Novel mass spectrometry strategies for the characterization of membrane-bound and oxidative-labeled proteins

Date: 17 January 2020

Venue: UAntwerp, Campus Drie Eiken, Building O, Auditorium O5 - Universiteitsplein 1 - 2610 Wilrijk (Antwerp) (route: UAntwerpen, Campus Drie Eiken)

Time: 4:00 PM - 6:00 PM

PhD candidate: Dietmar Hammerschmid

Principal investigator: Sylvia Dewilde, Frank Sobott

Short description: PhD defence Dietmar Hammerschmid - Department of Biomedical Sciences


In this thesis, I utilized native and structural MS as key methodologies to target structural aspects of the globin-coupled sensor from Geobacter sulfurreducens (GsGCS), the receptor for advanced glycation endproducts (RAGE), and human cytoglobin (CYGB). Both GsGCS and RAGE are membrane proteins, and all endeavors to target the full-length protein, including the membrane domain, by high-resolution techniques, e.g. X-ray crystallography, have not been satisfying yet. The function of CYGB is still under debate, however, evidence is growing that it might have a protective role against oxidative stress. Hence, I studied structural effects of cold atmospheric plasma (CAP) – a technique capable of producing reactive oxygen and nitrogen species (RONS) – on CYGB.

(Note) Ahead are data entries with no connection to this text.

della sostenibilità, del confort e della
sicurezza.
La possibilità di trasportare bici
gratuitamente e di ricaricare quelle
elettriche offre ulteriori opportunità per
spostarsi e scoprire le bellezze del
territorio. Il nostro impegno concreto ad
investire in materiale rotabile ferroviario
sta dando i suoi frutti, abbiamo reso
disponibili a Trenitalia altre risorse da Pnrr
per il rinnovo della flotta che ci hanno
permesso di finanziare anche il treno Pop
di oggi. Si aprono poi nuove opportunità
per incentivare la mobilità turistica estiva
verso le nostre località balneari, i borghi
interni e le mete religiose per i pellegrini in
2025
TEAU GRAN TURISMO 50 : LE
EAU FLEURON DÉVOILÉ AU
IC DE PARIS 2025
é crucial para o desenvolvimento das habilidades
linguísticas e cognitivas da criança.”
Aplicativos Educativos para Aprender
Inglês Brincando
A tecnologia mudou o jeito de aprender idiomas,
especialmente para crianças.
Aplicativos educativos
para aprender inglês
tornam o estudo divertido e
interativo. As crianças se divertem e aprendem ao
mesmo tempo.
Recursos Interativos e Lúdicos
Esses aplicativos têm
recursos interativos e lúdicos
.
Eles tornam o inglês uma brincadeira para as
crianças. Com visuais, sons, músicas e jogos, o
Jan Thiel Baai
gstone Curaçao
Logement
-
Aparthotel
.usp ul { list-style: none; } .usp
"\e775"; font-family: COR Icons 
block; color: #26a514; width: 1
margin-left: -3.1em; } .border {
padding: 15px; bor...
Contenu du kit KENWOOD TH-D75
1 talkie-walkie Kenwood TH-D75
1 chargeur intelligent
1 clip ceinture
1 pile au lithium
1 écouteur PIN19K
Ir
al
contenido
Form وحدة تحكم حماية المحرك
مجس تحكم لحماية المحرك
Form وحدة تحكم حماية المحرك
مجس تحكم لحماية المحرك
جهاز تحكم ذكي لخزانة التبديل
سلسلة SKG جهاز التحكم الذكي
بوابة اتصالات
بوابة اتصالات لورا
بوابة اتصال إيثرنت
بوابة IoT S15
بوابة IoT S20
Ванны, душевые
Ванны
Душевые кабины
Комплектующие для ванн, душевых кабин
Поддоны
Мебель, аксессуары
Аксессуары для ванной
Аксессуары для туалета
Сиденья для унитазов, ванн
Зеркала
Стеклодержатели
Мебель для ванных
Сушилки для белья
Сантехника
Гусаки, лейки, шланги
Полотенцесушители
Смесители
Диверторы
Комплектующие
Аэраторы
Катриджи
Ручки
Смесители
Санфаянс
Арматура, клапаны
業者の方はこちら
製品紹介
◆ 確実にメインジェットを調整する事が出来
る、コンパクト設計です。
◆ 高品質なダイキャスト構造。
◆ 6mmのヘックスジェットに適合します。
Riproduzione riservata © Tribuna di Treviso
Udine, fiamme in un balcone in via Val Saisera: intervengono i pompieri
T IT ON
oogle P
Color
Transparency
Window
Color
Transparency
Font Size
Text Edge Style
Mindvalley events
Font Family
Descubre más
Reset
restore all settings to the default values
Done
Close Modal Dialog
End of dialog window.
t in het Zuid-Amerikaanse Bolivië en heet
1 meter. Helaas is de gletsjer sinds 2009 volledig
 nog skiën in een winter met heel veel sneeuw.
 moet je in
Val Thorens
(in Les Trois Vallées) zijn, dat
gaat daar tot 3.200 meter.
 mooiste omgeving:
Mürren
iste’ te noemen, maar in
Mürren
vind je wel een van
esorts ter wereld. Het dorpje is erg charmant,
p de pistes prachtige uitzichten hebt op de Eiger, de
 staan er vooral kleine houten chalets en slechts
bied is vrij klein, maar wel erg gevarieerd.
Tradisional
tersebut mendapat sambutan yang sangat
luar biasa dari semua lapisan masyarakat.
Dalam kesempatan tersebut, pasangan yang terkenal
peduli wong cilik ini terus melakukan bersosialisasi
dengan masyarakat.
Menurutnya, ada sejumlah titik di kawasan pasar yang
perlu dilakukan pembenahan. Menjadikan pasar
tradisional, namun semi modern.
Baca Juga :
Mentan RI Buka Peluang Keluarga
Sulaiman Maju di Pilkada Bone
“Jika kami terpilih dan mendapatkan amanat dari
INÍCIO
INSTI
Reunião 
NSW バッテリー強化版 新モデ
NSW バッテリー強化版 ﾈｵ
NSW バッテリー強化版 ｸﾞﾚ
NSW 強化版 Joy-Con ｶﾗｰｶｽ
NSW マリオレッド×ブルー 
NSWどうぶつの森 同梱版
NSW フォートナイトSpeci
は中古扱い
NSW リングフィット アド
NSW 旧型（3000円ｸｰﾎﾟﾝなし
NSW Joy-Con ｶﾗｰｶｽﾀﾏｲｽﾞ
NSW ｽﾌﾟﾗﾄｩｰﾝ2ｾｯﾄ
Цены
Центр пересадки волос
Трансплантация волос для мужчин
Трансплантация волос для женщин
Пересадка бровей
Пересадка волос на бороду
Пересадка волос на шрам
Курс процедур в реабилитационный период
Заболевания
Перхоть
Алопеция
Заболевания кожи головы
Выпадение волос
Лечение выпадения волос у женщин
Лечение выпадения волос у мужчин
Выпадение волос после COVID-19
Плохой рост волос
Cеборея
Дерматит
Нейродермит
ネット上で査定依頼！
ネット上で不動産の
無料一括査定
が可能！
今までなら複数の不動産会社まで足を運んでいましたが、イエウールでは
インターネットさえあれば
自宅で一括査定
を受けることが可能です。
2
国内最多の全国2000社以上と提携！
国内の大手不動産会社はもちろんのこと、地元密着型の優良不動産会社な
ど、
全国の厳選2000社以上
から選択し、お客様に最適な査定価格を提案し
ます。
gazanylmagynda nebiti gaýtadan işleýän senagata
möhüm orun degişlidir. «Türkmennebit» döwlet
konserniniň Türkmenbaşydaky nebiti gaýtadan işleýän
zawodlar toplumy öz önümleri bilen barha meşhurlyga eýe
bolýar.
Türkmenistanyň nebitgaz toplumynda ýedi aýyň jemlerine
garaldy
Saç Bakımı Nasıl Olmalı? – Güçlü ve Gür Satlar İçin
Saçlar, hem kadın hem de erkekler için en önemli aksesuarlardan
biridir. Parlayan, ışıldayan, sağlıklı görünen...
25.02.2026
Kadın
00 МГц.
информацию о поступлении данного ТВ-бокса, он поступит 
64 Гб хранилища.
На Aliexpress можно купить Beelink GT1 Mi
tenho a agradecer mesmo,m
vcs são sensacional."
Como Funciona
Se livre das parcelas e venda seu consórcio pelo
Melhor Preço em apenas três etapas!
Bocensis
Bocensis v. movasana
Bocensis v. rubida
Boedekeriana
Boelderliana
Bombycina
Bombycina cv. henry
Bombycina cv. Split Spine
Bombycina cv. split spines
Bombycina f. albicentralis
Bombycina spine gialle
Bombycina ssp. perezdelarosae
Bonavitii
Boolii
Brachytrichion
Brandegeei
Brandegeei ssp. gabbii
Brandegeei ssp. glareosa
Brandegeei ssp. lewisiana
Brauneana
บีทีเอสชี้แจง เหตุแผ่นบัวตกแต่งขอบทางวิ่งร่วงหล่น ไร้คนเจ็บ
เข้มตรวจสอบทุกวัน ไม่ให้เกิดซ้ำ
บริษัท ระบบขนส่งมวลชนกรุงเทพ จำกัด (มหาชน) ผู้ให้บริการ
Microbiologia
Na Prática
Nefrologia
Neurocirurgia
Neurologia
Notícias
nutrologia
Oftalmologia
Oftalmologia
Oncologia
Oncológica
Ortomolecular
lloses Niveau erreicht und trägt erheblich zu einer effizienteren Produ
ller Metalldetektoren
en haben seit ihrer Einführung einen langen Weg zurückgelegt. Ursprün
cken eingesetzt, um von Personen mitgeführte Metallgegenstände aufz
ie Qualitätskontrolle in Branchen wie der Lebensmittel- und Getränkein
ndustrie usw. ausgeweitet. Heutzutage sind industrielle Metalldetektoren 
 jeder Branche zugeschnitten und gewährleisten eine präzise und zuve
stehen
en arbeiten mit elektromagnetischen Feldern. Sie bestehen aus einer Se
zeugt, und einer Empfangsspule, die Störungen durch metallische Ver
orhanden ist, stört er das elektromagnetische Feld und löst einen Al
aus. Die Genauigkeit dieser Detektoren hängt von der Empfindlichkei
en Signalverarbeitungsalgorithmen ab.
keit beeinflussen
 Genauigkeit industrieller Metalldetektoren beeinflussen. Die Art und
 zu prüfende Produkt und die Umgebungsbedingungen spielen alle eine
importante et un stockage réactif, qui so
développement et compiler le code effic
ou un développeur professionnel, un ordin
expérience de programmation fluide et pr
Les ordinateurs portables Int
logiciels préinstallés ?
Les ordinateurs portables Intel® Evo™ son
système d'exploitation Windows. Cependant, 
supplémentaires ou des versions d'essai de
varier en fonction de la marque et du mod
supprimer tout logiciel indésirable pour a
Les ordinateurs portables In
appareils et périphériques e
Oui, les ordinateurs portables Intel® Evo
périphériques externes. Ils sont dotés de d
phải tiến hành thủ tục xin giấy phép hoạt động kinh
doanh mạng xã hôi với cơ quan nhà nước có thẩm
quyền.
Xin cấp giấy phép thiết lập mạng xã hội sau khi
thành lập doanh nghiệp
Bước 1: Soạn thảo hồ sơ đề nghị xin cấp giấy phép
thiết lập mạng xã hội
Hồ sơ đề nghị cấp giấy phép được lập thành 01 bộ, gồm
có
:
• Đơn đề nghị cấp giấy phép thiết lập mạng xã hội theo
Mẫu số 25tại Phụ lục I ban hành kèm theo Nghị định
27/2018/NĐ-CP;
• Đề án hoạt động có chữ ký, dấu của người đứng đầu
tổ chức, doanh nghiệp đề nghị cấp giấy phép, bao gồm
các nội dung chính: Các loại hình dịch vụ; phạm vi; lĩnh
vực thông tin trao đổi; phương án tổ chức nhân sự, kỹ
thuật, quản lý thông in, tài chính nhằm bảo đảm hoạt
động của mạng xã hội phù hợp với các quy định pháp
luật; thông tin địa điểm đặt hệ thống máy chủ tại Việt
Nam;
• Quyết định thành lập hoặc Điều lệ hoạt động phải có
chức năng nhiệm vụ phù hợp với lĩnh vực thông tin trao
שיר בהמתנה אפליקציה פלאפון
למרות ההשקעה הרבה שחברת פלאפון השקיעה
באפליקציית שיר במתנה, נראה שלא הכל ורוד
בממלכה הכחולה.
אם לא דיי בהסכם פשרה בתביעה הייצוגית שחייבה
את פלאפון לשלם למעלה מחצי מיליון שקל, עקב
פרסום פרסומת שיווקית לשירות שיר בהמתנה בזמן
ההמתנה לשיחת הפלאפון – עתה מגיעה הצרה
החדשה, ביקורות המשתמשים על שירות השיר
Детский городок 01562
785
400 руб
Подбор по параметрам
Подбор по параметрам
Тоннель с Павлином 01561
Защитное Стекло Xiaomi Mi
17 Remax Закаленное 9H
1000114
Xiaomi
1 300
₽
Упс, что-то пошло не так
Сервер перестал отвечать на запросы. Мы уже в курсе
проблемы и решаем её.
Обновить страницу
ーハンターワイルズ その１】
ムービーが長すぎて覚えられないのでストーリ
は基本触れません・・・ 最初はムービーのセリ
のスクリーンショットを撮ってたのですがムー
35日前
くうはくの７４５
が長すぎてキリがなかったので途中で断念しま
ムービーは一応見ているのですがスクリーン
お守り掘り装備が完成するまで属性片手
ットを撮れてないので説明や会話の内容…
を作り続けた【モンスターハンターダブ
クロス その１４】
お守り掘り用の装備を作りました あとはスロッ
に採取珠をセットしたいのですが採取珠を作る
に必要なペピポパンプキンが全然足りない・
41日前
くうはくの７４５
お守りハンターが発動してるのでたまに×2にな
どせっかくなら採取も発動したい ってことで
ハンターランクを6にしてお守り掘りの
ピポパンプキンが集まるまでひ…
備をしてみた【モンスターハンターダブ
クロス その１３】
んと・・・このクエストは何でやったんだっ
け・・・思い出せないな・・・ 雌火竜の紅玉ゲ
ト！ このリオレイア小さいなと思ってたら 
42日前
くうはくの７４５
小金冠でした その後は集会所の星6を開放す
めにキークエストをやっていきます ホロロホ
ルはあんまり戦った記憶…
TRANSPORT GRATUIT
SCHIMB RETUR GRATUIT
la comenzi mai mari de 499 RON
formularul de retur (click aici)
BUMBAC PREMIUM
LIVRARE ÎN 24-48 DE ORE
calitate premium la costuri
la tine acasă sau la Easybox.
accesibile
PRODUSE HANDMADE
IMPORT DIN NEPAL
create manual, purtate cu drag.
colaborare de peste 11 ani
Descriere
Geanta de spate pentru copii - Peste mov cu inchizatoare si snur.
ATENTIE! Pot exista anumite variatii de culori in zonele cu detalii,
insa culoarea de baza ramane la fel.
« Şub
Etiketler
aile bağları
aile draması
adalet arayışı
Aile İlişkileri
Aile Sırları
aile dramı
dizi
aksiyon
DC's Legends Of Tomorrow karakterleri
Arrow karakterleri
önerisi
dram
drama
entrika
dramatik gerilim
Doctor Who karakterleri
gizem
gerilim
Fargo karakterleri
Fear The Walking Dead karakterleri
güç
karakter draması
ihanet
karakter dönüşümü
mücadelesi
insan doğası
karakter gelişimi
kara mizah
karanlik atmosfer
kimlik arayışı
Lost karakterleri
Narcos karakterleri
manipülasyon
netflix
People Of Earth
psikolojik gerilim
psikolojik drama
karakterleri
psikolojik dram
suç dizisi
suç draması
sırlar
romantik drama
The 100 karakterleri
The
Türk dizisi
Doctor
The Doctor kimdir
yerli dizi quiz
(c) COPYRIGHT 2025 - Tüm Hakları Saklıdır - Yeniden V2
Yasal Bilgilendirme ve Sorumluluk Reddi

For both GsGCS and RAGE it became possible for the first time to obtain structural data on the full-length protein. In comparison with the globin domain (GsGCS162), GsGCS highlighted a membrane-domain driven oligomerization into an equilibrium between trimers and tetramers, and, more intriguing, a much higher kinetic stability of the ferrous (Fe2+) compared to the ferric (Fe3+) form of GsGCS, which was not observed for GsGCS162. The fact that the higher stability was only observed for GsGCS indicates an oxidation-state dependent helix rearrangement, i.e. (in)activation of a proton transport, for example, of the membrane domain. RAGE has a relatively complex domain architecture with one V- and two C-type domains (akin to Ig domains) on the extracellular side, a transmembrane helix, and a cytoplasmic tail. Therefore, unsurprisingly, the characterization of RAGE showed different oligomerization states depending on which protein construct was analyzed. The full-length and the C2_TM_CT construct exhibited an oligomerization of up to tetramers and hexamers, respectively. These higher oligomerization tendencies were only observed in the presence of the membrane domain. Moreover, collision-induced unfolding experiments, i.e. stability assays, performed on V_C1, V_C1_C2, and FL_RAGE showed a significantly higher stability of V_C1_C2 and FL_RAGE as compared to V_C1, suggesting the C2, which can form a disulfide-mediated dimer, and the transmembrane domain as crucial for the protein’s stability.

Upon oxidative plasma treatment of CYGB, I could identify three major chemical modifications in the protein. Beside the induction of a number of various oxidations, the covalent dimerization via disulfide bridge formation and the binding of NO2 to the heme group could be detected as well.

Overall, native and structural MS have proven as reliable biophysical tools particularly valuable when high-resolution techniques such as X-ray crystallography and/or cryo-electron microscopy lead to unsatisfying results.